* _Assignment_: Restate word for word the lines in the listing below, starting at the line containing "[29,446,272,465] profile interface." and ending at the line containing "[29,542,549,561] extensions such", both included; leave out the rest.
- - -
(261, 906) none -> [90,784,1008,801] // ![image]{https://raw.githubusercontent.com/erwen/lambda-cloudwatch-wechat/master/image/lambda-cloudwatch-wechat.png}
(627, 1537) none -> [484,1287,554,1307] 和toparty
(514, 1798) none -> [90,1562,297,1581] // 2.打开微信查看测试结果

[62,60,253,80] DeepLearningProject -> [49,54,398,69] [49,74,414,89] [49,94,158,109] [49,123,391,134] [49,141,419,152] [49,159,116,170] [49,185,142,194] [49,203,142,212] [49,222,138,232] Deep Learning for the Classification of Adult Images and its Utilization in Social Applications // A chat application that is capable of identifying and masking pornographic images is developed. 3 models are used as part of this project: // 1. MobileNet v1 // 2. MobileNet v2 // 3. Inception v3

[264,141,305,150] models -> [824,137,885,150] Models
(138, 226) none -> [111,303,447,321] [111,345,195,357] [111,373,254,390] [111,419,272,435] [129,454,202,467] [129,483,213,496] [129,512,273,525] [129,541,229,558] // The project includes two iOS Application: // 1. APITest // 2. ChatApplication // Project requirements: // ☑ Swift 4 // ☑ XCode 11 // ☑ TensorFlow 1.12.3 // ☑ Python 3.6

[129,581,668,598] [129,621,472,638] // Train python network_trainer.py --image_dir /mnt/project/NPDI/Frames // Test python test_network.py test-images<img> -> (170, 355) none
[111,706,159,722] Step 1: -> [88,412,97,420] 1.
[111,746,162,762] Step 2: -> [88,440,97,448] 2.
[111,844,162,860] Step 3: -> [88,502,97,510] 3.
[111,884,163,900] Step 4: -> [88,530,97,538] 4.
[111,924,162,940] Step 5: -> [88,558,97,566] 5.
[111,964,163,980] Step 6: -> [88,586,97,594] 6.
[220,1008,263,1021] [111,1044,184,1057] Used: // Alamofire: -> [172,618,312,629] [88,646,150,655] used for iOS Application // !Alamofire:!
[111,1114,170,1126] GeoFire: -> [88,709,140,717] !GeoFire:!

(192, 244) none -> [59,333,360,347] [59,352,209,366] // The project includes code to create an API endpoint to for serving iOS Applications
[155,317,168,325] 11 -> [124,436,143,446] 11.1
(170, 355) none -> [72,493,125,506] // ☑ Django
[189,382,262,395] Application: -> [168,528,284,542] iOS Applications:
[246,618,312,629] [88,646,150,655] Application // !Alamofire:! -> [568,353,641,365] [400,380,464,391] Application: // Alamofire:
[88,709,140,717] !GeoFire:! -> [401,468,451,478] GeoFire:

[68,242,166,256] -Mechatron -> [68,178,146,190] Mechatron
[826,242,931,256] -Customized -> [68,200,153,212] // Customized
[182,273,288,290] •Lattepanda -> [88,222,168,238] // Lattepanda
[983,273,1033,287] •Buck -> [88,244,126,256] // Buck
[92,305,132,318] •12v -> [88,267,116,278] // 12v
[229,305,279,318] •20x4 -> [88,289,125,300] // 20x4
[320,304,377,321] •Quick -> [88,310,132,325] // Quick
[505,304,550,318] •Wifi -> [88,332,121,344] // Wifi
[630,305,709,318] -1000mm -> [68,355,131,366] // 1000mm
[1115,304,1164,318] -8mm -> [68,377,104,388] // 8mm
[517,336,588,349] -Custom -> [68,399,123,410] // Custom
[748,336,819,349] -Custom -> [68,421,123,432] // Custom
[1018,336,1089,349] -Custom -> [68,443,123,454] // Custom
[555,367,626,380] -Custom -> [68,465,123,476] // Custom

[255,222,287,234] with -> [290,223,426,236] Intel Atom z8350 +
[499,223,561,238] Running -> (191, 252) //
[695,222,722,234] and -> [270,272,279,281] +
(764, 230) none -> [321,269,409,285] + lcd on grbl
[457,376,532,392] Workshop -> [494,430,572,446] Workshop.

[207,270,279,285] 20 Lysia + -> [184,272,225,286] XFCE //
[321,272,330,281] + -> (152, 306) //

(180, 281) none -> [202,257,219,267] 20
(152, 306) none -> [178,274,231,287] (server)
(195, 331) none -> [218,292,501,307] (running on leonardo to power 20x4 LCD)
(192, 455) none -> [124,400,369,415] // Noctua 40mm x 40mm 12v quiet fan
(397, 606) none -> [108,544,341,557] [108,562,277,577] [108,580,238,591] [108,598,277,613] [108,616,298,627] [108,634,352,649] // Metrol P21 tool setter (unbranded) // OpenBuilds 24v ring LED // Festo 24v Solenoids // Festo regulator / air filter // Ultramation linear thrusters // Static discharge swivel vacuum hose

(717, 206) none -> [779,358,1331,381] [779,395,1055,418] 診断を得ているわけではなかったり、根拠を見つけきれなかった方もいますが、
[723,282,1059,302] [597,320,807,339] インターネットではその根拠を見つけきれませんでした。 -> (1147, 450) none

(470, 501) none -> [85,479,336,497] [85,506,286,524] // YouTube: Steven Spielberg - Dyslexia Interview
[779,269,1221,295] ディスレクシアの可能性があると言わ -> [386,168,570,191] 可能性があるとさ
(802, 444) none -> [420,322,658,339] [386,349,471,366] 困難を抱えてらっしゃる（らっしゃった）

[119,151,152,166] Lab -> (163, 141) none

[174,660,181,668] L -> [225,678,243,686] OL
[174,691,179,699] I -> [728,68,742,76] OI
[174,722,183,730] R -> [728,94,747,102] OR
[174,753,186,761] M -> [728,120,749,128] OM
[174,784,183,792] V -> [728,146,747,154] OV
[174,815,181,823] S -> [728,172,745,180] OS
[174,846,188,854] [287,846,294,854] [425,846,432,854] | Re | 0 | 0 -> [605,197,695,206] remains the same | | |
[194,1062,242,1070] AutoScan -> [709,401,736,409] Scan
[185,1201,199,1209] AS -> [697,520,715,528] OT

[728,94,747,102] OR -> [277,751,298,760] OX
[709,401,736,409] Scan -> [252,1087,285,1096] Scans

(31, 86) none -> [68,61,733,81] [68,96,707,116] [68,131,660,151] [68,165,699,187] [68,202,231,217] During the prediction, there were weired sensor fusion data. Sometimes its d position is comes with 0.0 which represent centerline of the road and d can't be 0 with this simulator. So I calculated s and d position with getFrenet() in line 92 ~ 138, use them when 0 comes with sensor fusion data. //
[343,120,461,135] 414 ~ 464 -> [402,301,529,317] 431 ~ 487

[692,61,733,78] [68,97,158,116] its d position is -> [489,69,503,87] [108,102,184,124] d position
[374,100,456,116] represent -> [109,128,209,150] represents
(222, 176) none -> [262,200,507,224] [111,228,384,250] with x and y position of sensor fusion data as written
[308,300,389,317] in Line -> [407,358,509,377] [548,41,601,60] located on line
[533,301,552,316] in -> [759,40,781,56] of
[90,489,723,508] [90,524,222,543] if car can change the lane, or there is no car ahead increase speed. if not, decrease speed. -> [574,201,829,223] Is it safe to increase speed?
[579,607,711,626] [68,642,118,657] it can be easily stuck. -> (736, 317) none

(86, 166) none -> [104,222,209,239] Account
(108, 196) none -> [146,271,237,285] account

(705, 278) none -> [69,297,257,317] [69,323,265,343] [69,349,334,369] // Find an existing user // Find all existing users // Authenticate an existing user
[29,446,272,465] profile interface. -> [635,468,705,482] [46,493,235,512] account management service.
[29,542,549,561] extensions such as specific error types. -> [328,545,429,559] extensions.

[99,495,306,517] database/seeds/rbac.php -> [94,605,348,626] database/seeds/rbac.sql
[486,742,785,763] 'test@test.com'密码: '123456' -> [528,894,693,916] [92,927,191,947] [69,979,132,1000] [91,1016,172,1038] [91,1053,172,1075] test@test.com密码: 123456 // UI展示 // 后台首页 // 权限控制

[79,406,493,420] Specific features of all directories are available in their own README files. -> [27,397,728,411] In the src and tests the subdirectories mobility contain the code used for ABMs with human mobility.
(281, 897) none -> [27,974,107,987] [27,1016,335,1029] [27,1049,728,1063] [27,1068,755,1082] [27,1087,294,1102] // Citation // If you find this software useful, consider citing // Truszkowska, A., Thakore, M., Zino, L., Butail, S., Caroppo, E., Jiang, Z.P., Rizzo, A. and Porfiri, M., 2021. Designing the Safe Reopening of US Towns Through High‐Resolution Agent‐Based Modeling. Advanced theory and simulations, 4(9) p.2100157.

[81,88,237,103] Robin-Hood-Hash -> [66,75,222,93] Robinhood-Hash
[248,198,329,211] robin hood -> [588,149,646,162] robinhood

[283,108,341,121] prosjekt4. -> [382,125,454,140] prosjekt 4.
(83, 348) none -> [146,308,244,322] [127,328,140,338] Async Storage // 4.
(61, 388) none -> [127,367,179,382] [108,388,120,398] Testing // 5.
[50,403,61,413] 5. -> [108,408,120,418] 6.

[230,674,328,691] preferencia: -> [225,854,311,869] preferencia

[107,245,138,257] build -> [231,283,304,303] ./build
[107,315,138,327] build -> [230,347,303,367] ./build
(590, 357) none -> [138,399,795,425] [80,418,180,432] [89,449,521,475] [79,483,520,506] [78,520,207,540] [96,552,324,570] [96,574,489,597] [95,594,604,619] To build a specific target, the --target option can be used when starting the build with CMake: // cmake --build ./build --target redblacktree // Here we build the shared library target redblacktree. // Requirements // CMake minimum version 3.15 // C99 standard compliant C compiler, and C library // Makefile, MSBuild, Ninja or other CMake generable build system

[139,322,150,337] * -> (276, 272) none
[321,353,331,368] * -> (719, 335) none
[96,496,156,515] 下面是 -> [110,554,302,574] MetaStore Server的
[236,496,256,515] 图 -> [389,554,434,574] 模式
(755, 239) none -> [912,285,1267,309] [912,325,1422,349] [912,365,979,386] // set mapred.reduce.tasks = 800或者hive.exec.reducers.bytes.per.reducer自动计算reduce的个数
- - -
* _Written solution_:
[29,446,272,465] profile interface. -> [635,468,705,482] [46,493,235,512] account management service.
[29,542,549,561] extensions such as specific error types. -> [328,545,429,559] extensions.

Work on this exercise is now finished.